The Seals Rank Among the Most Important Historical Chinese Objects Ever to Appear on the Market
The Only Surviving Ming Dynasty Imperial Seal
A Qing Dynasty Seal, Inscribed with the Emperor’s ‘Right to Rule’ Manifesto, Carrying the Highest Estimate Ever Placed on a Seal at Auction
Together Estimated at HK$230 - 310 Million / US$30 - 40 Million / £21.4 - 28.8 Million
The Mandate of Heaven in the Palm of Your Hand
This April, Sotheby’s will bring to auction three of the most important Chinese seals ever to come to the market. Each one a priceless record of imperial Chinese history in its own right, together these three seals rank among the most important historical objects – of any period or geographic region – ever to appear at auction. Originally the preserve purely of the Emperors of China, imperial seals were used as a singular stamp of authority – akin to that of a signature – each one carved with language unique to the Emperor it served. Today, very few imperial seals survive. Those to be offered this spring include: the only surviving imperial seal from the Ming dynasty (est. HK$25-30m / US$3.2-3.9m / £2.3-2.8m); the largest and most important seal ever carved for the Kangxi Emperor, who in the late 17th and early 18th centuries, was the single most powerful person on earth, ruling over a vast Kingdom of over 100 million subjects (est. HK$80-100m / US$10.3-12.9m / £7.4-9.3m); and the white jade seal used by the latter’s grandson, the Qianlong Emperor to legitimise his rule, which at HK$125-180m / US$16.1-23.2m / £11.6-16.7m, carries the highest auction estimate ever placed on a seal.

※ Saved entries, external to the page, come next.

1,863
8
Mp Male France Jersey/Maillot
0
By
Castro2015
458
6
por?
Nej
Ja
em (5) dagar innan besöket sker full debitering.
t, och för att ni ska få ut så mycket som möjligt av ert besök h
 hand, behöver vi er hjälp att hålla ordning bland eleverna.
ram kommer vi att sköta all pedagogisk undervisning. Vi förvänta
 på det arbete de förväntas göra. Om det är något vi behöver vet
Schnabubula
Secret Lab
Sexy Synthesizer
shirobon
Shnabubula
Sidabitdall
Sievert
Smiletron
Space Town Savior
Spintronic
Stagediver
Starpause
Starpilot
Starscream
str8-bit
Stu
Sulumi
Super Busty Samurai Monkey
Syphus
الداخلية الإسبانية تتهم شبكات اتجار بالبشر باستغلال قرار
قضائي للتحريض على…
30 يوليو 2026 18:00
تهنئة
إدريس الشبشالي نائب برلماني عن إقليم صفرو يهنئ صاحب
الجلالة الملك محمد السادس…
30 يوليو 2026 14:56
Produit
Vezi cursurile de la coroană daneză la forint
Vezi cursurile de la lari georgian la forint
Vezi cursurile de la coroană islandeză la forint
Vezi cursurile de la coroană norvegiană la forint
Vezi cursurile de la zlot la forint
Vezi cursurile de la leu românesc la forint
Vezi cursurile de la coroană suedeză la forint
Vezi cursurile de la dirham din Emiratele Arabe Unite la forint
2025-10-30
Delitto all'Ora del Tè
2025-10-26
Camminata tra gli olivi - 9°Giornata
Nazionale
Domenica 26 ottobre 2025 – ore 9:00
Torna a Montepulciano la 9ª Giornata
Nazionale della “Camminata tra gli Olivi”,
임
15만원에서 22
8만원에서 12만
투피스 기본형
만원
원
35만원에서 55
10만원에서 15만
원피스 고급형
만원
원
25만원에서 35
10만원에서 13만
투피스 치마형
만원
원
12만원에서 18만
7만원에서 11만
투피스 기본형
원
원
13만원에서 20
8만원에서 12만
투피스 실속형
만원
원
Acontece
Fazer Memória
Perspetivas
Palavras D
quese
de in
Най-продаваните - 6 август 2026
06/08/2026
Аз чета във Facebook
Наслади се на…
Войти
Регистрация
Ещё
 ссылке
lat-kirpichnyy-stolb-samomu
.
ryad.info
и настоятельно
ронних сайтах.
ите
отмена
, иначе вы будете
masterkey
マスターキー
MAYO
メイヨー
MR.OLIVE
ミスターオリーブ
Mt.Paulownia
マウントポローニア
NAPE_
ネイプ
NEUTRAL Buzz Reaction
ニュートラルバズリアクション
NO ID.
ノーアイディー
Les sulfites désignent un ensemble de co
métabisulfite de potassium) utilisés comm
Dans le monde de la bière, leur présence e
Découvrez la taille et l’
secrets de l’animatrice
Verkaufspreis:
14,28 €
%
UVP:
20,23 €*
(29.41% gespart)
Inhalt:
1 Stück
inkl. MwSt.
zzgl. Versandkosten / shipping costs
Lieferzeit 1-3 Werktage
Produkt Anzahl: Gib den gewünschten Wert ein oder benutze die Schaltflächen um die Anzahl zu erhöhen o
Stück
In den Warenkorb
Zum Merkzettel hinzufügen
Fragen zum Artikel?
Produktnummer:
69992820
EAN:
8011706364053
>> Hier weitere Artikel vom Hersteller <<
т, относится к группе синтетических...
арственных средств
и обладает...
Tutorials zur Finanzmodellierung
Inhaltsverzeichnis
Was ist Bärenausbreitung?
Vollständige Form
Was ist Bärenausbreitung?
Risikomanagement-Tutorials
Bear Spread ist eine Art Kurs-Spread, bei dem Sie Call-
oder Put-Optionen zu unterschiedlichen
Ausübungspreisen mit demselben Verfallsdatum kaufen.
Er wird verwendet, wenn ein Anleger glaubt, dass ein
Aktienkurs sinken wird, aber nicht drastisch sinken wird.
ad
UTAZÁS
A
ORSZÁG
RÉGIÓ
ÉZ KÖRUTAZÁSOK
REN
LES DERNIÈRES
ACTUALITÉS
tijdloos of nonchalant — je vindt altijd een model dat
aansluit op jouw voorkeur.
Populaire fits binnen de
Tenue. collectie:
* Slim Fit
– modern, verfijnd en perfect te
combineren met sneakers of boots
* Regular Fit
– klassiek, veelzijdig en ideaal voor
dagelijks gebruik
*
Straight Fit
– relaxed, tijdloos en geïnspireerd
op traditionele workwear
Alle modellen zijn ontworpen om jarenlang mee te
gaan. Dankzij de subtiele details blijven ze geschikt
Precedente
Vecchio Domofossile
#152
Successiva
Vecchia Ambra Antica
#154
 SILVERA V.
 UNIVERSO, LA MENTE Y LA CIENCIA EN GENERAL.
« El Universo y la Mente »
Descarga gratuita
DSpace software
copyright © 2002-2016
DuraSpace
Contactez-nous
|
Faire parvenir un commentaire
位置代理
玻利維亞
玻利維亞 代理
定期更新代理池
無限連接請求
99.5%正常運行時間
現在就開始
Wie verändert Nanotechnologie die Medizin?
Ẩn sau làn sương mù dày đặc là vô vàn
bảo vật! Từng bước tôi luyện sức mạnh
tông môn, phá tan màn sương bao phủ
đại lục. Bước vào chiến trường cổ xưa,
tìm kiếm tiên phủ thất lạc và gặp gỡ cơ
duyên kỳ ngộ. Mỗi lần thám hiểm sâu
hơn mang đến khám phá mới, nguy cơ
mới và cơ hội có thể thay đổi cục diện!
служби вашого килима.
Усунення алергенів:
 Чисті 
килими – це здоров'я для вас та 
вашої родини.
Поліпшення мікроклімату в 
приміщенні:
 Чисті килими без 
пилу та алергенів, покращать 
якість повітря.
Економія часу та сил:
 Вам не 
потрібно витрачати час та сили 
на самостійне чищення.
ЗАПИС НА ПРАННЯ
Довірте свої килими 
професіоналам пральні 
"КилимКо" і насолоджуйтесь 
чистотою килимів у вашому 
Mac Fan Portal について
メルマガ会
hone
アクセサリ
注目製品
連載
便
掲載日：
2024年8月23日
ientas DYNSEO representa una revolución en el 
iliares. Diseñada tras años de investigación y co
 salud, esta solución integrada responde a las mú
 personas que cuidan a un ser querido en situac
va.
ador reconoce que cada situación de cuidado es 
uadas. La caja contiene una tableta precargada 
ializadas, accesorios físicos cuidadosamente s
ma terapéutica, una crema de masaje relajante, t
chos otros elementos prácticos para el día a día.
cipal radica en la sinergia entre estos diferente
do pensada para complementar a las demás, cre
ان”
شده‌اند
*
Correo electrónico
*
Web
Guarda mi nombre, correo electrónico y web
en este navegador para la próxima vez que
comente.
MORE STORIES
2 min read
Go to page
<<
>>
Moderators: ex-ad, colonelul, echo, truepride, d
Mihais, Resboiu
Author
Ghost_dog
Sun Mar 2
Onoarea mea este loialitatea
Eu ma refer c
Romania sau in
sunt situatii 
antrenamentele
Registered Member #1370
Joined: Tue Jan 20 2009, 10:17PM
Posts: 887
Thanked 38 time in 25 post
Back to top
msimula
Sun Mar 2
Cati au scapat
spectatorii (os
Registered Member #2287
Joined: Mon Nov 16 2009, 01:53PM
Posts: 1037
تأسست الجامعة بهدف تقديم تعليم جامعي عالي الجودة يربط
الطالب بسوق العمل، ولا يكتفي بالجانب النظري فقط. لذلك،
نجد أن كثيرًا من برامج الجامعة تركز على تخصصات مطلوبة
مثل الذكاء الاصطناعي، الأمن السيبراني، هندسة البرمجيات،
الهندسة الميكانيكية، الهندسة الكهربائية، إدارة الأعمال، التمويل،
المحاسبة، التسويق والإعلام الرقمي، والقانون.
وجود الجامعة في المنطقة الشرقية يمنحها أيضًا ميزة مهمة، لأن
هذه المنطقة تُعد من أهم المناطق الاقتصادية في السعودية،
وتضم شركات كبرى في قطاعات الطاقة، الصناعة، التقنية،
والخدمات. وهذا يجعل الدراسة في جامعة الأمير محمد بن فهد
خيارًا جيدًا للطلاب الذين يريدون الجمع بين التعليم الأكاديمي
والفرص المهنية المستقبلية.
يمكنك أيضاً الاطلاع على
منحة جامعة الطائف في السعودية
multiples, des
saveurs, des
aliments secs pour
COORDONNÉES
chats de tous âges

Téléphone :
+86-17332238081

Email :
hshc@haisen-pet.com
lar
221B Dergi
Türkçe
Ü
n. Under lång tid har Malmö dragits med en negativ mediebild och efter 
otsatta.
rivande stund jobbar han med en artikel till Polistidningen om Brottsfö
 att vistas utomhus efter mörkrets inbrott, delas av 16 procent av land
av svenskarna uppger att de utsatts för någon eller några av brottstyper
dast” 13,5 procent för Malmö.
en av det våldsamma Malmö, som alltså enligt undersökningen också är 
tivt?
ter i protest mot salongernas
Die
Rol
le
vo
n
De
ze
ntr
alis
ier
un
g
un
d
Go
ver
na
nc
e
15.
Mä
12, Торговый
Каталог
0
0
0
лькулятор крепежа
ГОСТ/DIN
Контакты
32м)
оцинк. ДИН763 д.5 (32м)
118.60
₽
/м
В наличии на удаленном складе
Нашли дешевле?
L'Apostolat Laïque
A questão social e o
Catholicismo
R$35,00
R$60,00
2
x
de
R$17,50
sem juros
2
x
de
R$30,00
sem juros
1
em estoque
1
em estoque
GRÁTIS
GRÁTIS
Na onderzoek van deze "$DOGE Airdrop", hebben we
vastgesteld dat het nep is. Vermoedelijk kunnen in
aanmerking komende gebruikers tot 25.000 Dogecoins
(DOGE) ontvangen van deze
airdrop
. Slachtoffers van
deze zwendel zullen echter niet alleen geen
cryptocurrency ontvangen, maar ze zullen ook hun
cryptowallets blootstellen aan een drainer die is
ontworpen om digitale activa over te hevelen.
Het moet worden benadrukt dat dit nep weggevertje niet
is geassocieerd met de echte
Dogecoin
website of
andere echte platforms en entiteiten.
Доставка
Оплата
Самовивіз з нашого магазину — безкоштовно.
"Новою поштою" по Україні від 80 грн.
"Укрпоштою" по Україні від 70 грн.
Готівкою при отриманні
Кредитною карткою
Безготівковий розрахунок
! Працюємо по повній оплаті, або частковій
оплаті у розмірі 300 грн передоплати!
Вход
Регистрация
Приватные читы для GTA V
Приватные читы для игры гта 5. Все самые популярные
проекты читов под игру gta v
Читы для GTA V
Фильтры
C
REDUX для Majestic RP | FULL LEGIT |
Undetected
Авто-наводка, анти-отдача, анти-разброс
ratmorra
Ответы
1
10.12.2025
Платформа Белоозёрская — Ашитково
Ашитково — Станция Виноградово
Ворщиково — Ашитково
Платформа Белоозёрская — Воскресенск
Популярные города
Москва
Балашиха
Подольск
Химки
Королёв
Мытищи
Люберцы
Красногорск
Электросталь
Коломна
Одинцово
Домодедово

The three extraordinary seals that we are presenting together for the first time capture, in their inscriptions and in the scars of history left upon them, the most defining moments in Chinese imperial history – from the apex of the Ming dynasty to its downfall, from the consolidation of the Manchu empire to the most controversial imperial succession power struggle ever, and finally to the decline of imperial China at the hands of imperialist forces in the 19th century.
THREE SUPREMELY IMPORTANT MING AND QING IMPERIAL SEALS FROM PRIVATE HONG KONG COLLECTIONS
The Only Surviving Ming Dynasty Imperial Seal
Until the emergence of this extraordinary jade piece, all Ming dynasty imperial seals were thought to have been lost or destroyed – having been either adapted for Qing imperial use or destroyed during the ravages of war during the fall of the dynasty.
The personal seal of Empress Wen – the consort of the Emperor Yongle, who played a key role in the establishment of the Ming dynasty – this rare survival is carved in the shape of a ferocious horned dragon, encapsulating the pinnacle of wealth and power of the Ming dynasty in the early 15th century. At the same time, the scars and scorch marks on the surface of the seal act as a powerful visual record of the tumultuous events of the 3rd June 1644, when the seal was clearly smashed and burned as the last Chinese dynasty was destroyed. The survival of this piece, which tells the story of the Ming dynasty at its height and at its fall, and is nothing short of miraculous, making it the only known surviving imperial seal of the Ming era.
The Largest and Most Potent Seal Ever Carved for the Kangxi Emperor
This seal, the largest and most potent seal ever carved for the Kangxi Emperor, bears the inscription “Jingtian qinmin” – “Revere Heaven and Serve Thy People” – words that served as the Kangxi Emperor’s moral and philosophical compass as he completed the conquest of China, anchored the Qing dynasty, and ushered in a long period or great prosperity and peace.
The Seal of Emperor Qianlong, Inscribed with Language Legitimising His Rule
Burned and cracked during the final days of the Qing dynasty, this white jade seal was that of Emperor Qianlong, grandson of the Kangxi Emperor who nurtured and instructed him as a young prince. Given that neither Emperor Qianlong nor his father – Yongzheng, fourth son of Emperor Kangxi – were ‘heirs apparent’, the inscription on this seal served to legitimise his authority, at the same time speaking to his relationship with his beloved grandfather, whose principles he set out to uphold. The very survival of this seal gives it huge historical significance.
‘I fear that the political discussions of later generations will most likely be inaccurate and that people will make poor comparisons. For that reason, I record this piece of history in the hopes of clarifying and supporting the decision of my Grandfather who, like the Zhou dynasty Emperor Taihuang, did not pass his throne down to his eldest son but to his fourth son, my Father and then to me.’